Du côté du ministère, on évoque une simple réorganisation du temps de travail qui n’a pas vocation à faire travailler davantage les agents de la Fonction Publique Hospitalière, mais mieux répartir les RTT et les temps de repos, avec des journées allégées mais davantage de jours travaillés chaque année. Un discours qui passe mal. « Je travaille depuis 3 ans comme infirmière à l’hôpital de la Timone à Marseille », explique Sophie, qui a débrayé ce 10 octobre 2017. « Je veille sur près de 10 patients en même temps, dans mon service de chirurgie. Entre les soins et les veilles médicales, je peux vous dire que mes journées sont bien remplies, pour une reconnaissance inexistante et un salaire qui n’a pas bougé depuis le début.

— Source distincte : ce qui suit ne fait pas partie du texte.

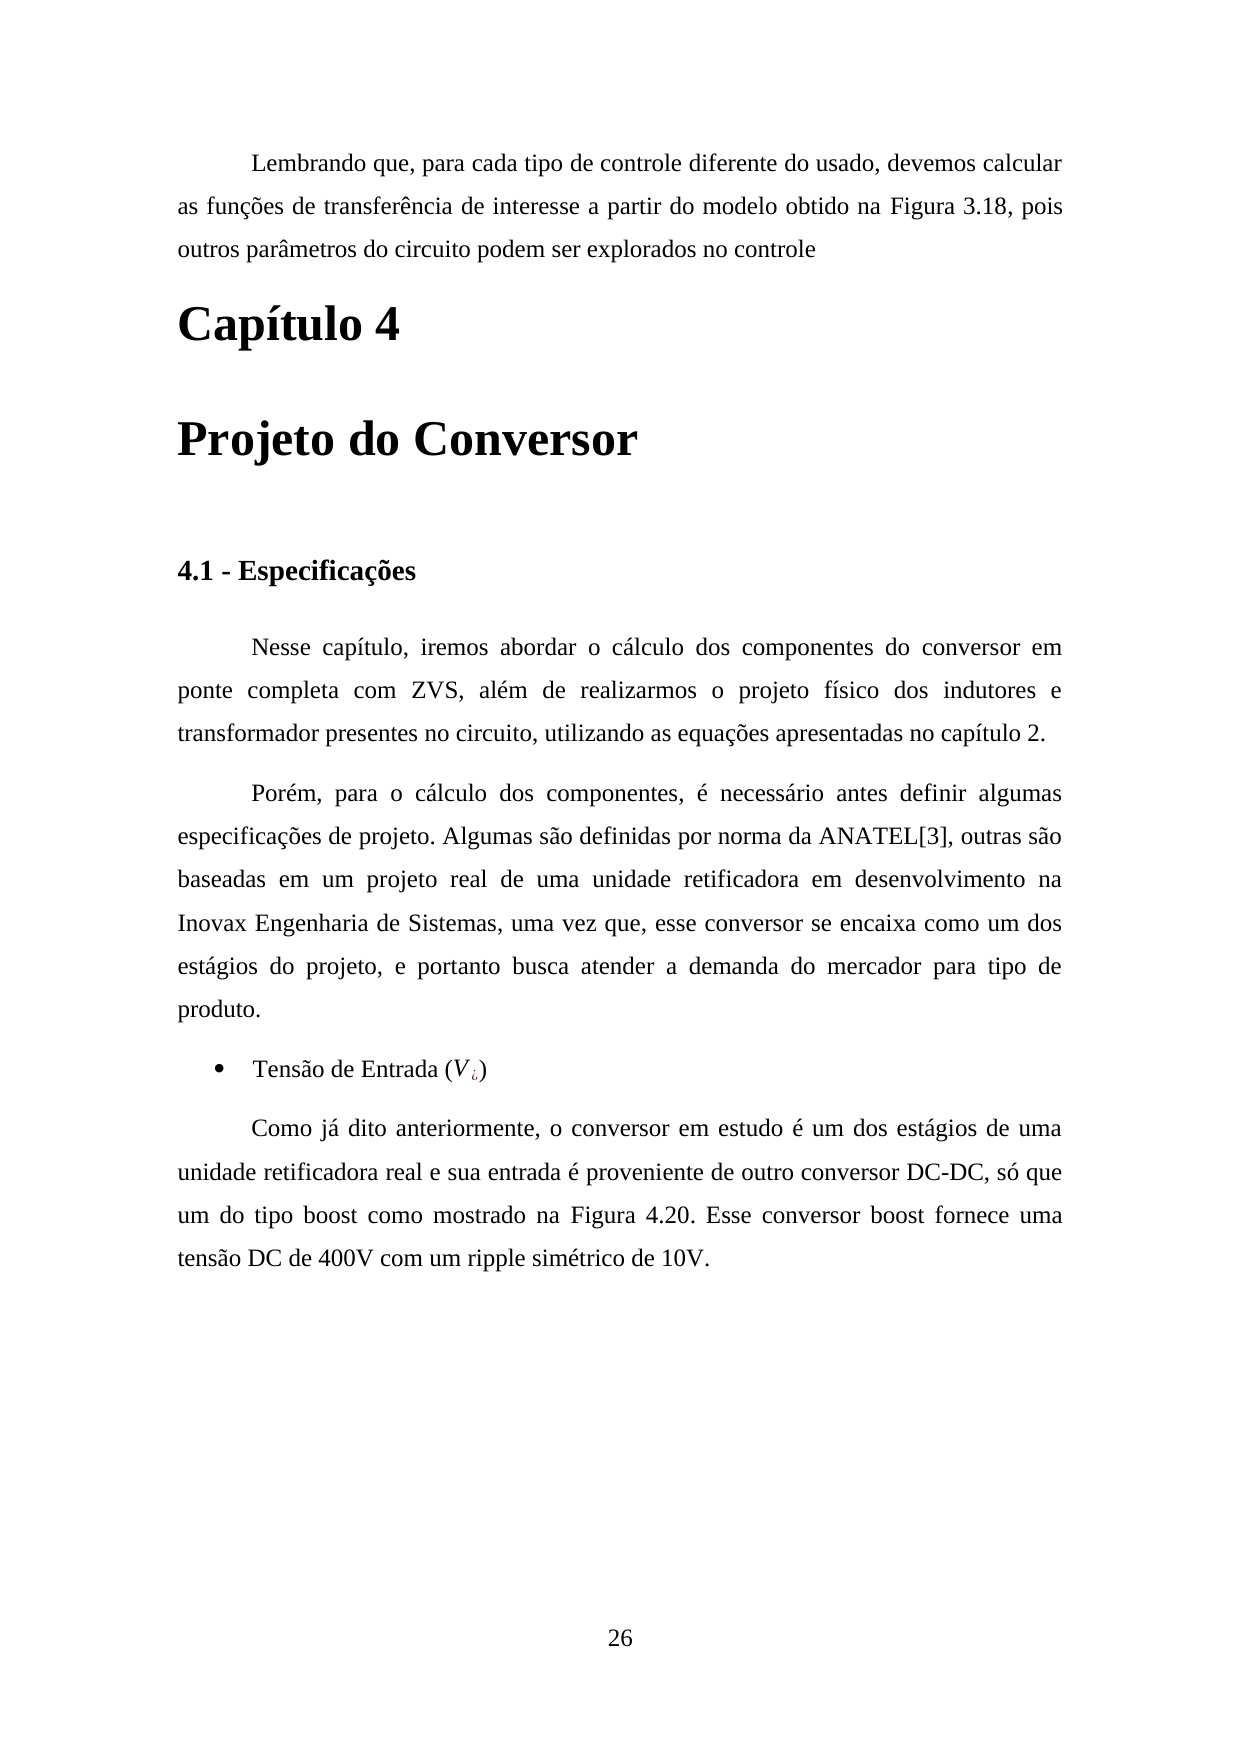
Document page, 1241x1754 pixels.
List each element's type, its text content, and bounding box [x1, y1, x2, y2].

text Nesse capítulo, iremos abordar o cálculo dos componentes do conversor em ponte completa com ZVS, além de realizarmos o projeto físico dos indutores e transformador presentes no circuito, utilizando as equações apresentadas no capítulo 2. [177, 632, 1063, 747]
text Lembrando que, para cada tipo de controle diferente do usado, devemos calcular as funções de transferência de interesse a partir do modelo obtido na Figura 3.7, pois outros parâmetros do circuito podem ser explorados no controle [177, 148, 1063, 263]
subtitle Projeto do Conversor [177, 294, 1063, 466]
text Porém, para o cálculo dos componentes, é necessário antes definir algumas especificações de projeto. Algumas são definidas por norma da ANATEL[3], outras são baseadas em um projeto real de uma unidade retificadora em desenvolvimento na Inovax Engenharia de Sistemas, uma vez que, esse conversor se encaixa como um dos estágios do projeto, e portanto busca atender a demanda do mercador para tipo de produto. [177, 778, 1063, 1023]
subtitle Especificações [177, 553, 1063, 586]
text Como já dito anteriormente, o conversor em estudo é um dos estágios de uma unidade retificadora real e sua entrada é proveniente de outro conversor DC-DC, só que um do tipo boost como mostrado na Figura 4.1. Esse conversor boost fornece uma tensão DC de 400V com um ripple simétrico de 10V. [177, 1113, 1063, 1272]
list Tensão de Entrada () [215, 1054, 1063, 1082]
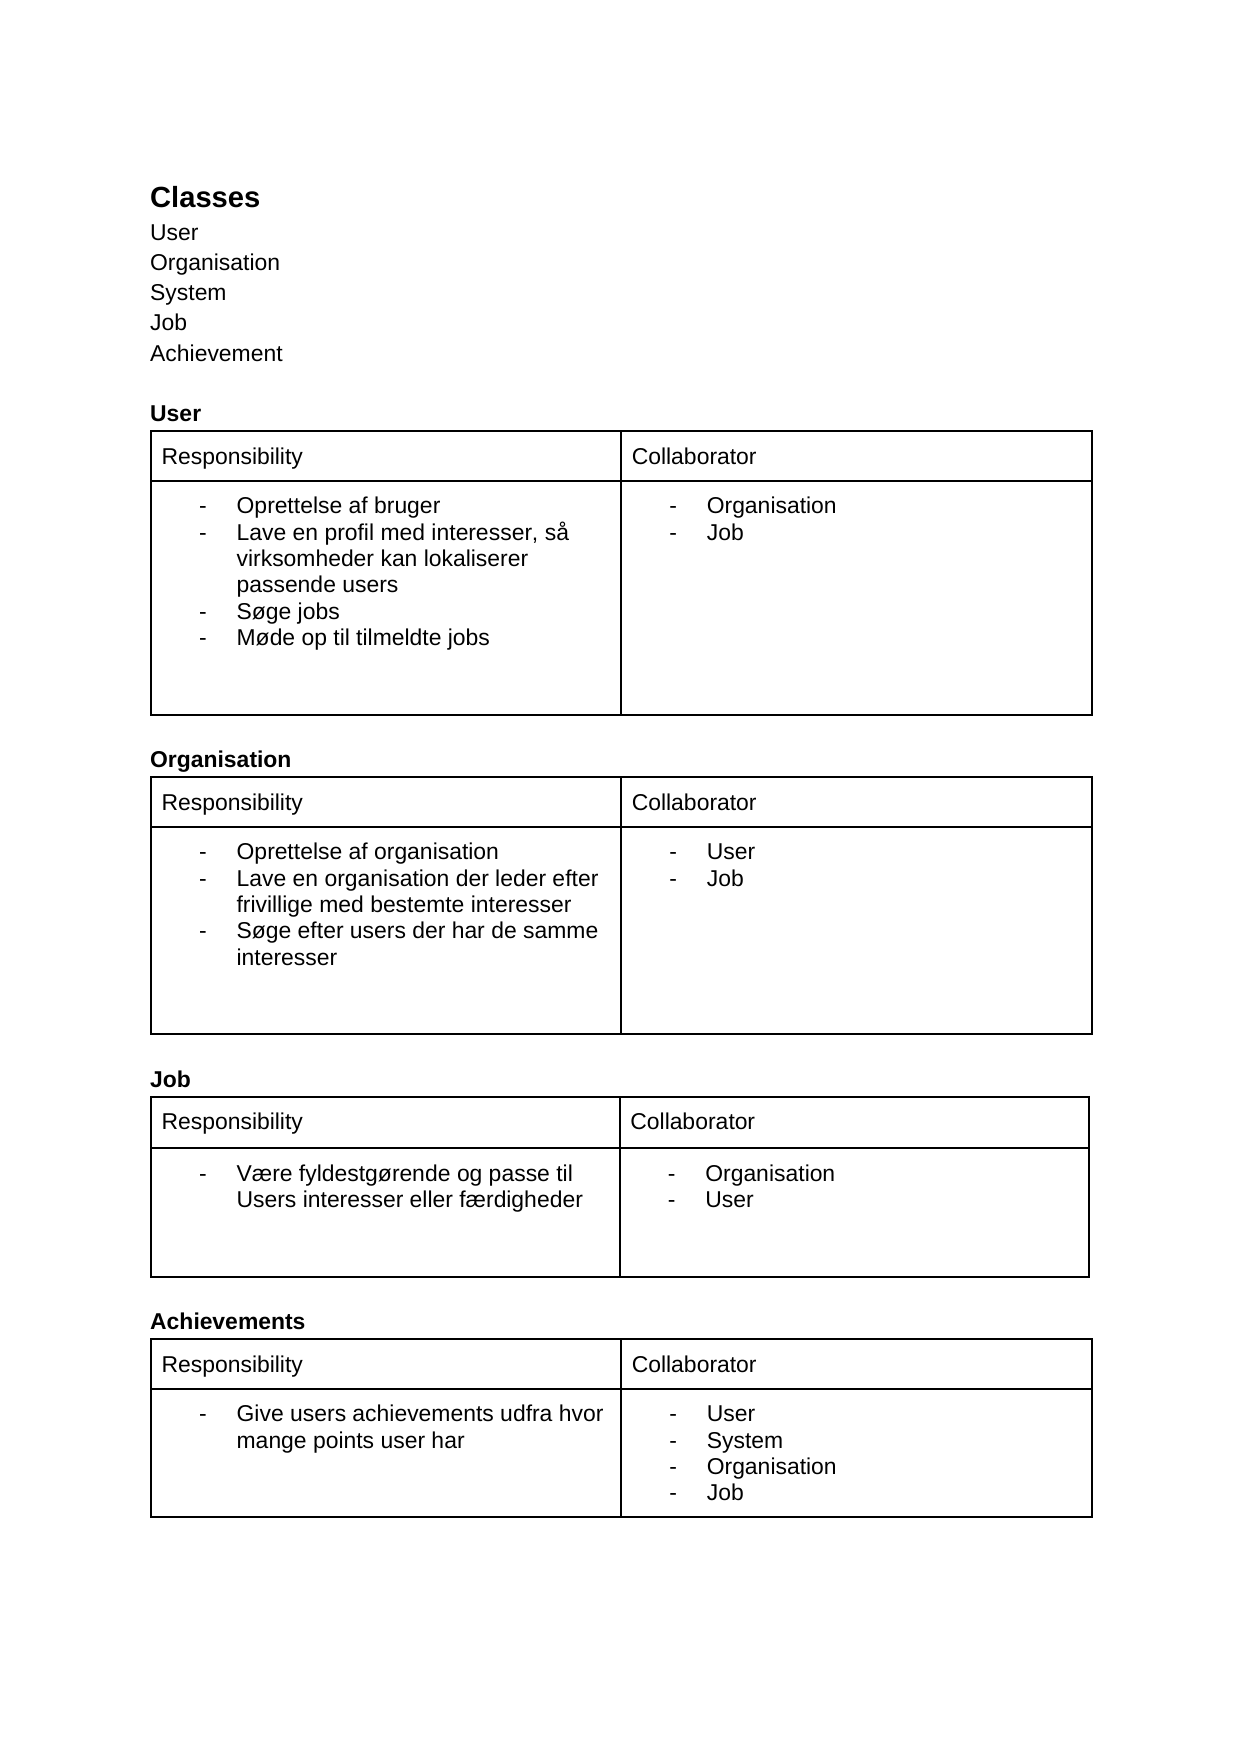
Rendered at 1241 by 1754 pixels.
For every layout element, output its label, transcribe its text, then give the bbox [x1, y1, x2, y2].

Alors les clichés sur les fonctionnaires, du genre les paramédicaux sont très bien payés pour le nombre d’heures de travail qu’ils effectuent, non, je ne peux pas l’accepter. Et je trouve que depuis 15 ans, les différents gouvernements et chefs d’Etat en France ont largement contribué à dégrader notre image. Je vis mal, comme mes collègues, la façon dont mon métier a évolué. Les fonctionnaires aiment leur métier, ils savent qu’ils ont une utilité sociale forte, et quand on nous oblige à mal faire notre boulot, forcément on le vit mal ».

 

« C’est la première fois depuis dix ans que tous les syndicats, qui représentent 5,5 millions d’agents en France, ont appelé à manifester. Pensez-vous vraiment que ce soit juste pour faire chier le monde ? ». Les mots sont crus, la colère grande, la fatigue aussi. A l’hôpital interdépartemental de Clermont, dans l’Oise, les soignants du service des urgences ne s’embarrassent plus de formules. « On est abandonnés, déconsidérés par le gouvernement. On manque de personnels, on n’arrive pas à faire le travail demandé, et notre salaire a diminué depuis 10 ans vous trouvez ça normal ? Les fonctionnaires aujourd’hui, en particulier dans la Fonction Publique Hospitalière, ont perdu leurs illusions. Alors que ce sont des métiers qu’on ne fait bien que quand on se sent écouté, reconnu, parce que l’hôpital c’est un sacerdoce aussi. Des métiers difficiles, en face à face avec la souffrance et la douleur des patients », explique Pierre, infirmier anesthésiste à Paris. Tous, contestent aussi le gel de leur rémunération qui doit se poursuivre en 2018. « Le point d’indice reste figé, sauf qu’avec la hausse de la CSG, on va encore perdre en pouvoir d’achat. Nous avons le sentiment, nous fonctionnaires hospitaliers, de n’être qu’un coût. Est-ce que la santé c’est un coût ? Non, c’est un investissement. Il faut prendre l’argent là où il est, pas là où il n’est pas. Il n’y a plus le moindre centime dans les hôpitaux en France aujourd’hui, qu’est-ce qu’ils veulent encore gratter ? », s’insurge un porte-parole syndicat des Chefs de Clinique et Assistants des Hôpitaux de Paris.

 

Le gouvernement promet des mesures de compensation, mais pour les personnels hospitaliers, le compte n’y est pas. Le retour du jour de carence en cas de maladie, ou la suppression de 120 000 postes de fonctionnaires d’ici la fin du quinquennat, ont mis le feu aux poudres. « On a aussi choisi la fonction publique, pour un plus petit salaire que dans le privé, pour la sécurité de l’emploi. Avec ces annonces, elle n’est plus du tout garantie c’est une évidence. On travaille de 7 heures du matin à 19 heures le soir, donc 12 heures par jour. Sur 3 jours on fait notre semaine de 35 heures, et on travaille évidemment 5 jours par semaine. Pour ça, je touche 1900 euros net par mois. Les paramédicaux ne sont pas assez payés pour la masse de travail qu’ils abattent », estime Françoise, infirmière à l’hôpital de Senlis, dans l’Oise. « Et nous ne partirons pas pour autant plus tôt que les autres en retraite. La seule contrepartie, ce sont des jours de récupération, mais nous ne pouvons jamais les poser pour en profiter. Alors les gens qui pensent que nous sommes privilégiés, je les invite à nous rejoindre ! ».